March 4, 2012

The Science of Siblings

Siblings are the people we practice on, the people who teach us
about fairness and cooperation and kindness and caring;
 quite often the hard way. ~Pamela Dugdale

Watching your children's socialization is quite like observing a science experiment. There is considerable impact with environment, pressures, change of ingredients. As parents, we like to think we determine the entire outcome with our skill... but like the scientist... it is more like we are learning along the way, testing our theories and revamping our techniques to adjust here and there. We could think that we have as much power to churn our little beings into mini versions of our ideals... but they are their own spiritual and emotional entities... and so, each of their personalities plays into the mix too. So... the outcome stands to be different each and every time! Consider that if one child is like an experiment, what the impact of a sibling is bound to be.
The dynamic of sibling relationships is something I have always been so intrigued by. I can remember writing a paper in college on this area, interviewing my own siblings and gathering data from a broad spectrum of families. I remember getting a pretty good mark on that paper as well... I was really invested in what I was learning!
My mom grew up as an only child. She will be the first to say that some of her habits and personality traits developed in not having siblings. Difficult to know how she may have been different growing up in the mix of other children but I know having a large family herself, we gave her a very different experience than she could relate to from her childhood. 
I am the oldest of five children. Five of us born within seven years. Seldom do I recall a childhood memory that does not involve at least one of my siblings. They are an intricate part of my story... main ingredients in the science experiment of me who each affected my environment significantly. This is a huge part of who I am as a woman. Birth order also plays a significant role, but that is another topic. So, we were a tight bunch. Still are. And my brothers and sisters are amazing people who I know are all in their own ways, extensions of me. I know some families who grow up with their siblings and are not close... which goes to show one of the differentials in said experiment. Again, so interesting to me.   
I recall those times when I was annoyed with one or more of my little followers that I would imagine... life being so much better, easier, happier if I were an only child. Natural childlike thinking, after all, it is such an egocentric stage in our development, but today... I just could not imagine. Of course, there were rivalries, fights and some really nasty ones too. The full range of what we experience in any relationships... and of course, those would be some of the pressures that again, impact the experiment.
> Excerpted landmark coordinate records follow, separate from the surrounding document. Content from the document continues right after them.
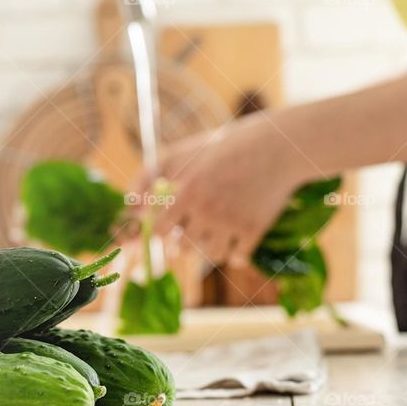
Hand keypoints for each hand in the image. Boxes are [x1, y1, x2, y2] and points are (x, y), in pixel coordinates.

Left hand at [131, 115, 305, 265]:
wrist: (277, 147)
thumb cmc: (224, 147)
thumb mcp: (182, 152)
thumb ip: (149, 176)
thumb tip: (129, 205)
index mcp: (187, 192)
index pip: (161, 230)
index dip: (163, 229)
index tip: (170, 224)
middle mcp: (207, 211)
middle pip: (183, 247)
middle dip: (184, 241)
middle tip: (195, 227)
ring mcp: (232, 223)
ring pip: (210, 256)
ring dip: (209, 248)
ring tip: (216, 230)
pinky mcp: (255, 231)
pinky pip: (237, 259)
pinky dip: (235, 254)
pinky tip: (236, 240)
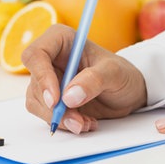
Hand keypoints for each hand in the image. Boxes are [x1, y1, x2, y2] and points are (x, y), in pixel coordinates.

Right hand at [22, 24, 146, 133]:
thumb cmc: (122, 74)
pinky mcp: (52, 100)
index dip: (42, 77)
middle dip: (54, 107)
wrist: (129, 93)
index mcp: (60, 40)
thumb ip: (94, 80)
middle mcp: (50, 59)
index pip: (35, 55)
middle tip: (77, 120)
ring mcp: (49, 81)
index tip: (56, 100)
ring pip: (38, 103)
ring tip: (86, 122)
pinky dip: (65, 123)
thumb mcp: (114, 73)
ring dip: (61, 118)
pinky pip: (47, 115)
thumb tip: (68, 97)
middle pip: (35, 84)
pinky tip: (85, 122)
Watching my boys this morning is what got me thinking along these lines. Aidan and Colin in their love/hate dance.... all within a 10 minute time frame. It is like deja vu. I observe them in their relationship, and Josh is a part of that mix too of course... and it just makes my knowing heart smile. Here they are, reacting and shifting through a dynamic experiment, of what happens when these children are plunked together and made to live through it! A little support from me, some strategies, some encouragement is sometimes needed. Sometimes, I just need to tune them out and let them work it out on their own. This is the reward for us scientists. I mean parents. Once we have employed strategies to assist these ingredients, I mean siblings... we can once in awhile test out our theories... and see how they are developing on their own.
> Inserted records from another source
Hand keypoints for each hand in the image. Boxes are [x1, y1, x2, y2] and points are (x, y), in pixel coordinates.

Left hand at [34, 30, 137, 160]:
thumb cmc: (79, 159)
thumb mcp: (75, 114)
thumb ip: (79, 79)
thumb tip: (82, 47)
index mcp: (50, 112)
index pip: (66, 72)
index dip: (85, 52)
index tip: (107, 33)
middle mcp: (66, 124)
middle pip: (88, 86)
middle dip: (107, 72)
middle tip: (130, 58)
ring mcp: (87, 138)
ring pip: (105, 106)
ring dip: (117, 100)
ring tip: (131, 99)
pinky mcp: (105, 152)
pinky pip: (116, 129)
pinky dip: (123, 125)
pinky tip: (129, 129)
I observed Aidan and Colin battling it out for upwards of an hour, bickering, tattling and just being underhanded and "unbrotherly". I did nothing but give a couple of all knowing glances in their direction. (Sometimes more is required, but did not get there today) And then... before I knew it... they were huddled together and have been playing like best brothers for as long as I have been typing this post.
This is the best form of short term memory loss... that allows siblings to just move on, to the love!